Exercise directions => Every line in the data below that has the word "right" should be returned.

Supplied records =>

Segment Open

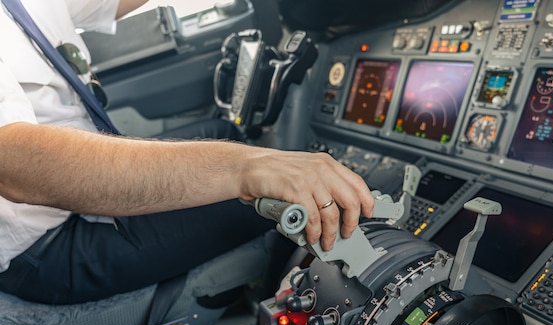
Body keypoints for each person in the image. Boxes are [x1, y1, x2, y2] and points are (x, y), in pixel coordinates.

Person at [0, 0, 375, 304]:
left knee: (225, 133)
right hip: (45, 244)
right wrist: (246, 170)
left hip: (72, 195)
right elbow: (16, 164)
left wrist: (250, 160)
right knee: (275, 202)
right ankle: (272, 310)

Segment Closed

Problem solution =>
right hip: (45, 244)
right wrist: (246, 170)
right elbow: (16, 164)
right knee: (275, 202)
right ankle: (272, 310)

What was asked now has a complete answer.